Task brief: Lay out the text lines from the records as a JSON list of strings, one string per line and no blank lines. Leave the pictures out of your answer.

Data for processing:
========================================

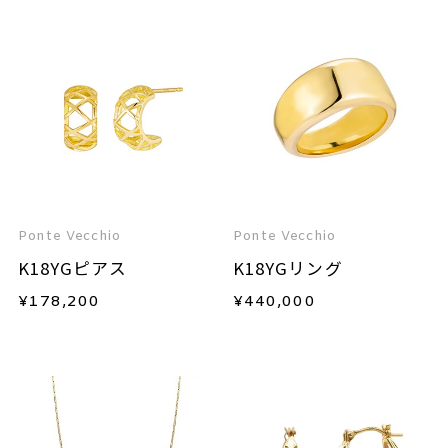
Ponte Vecchio
Ponte Vecchio
K18YGピアス
K18YGリング
¥
178,200
¥
440,000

========================================

Solved problem:
[
  "Ponte Vecchio",
  "Ponte Vecchio",
  "K18YGピアス",
  "K18YGリング",
  "¥",
  "178,200",
  "¥",
  "440,000"
]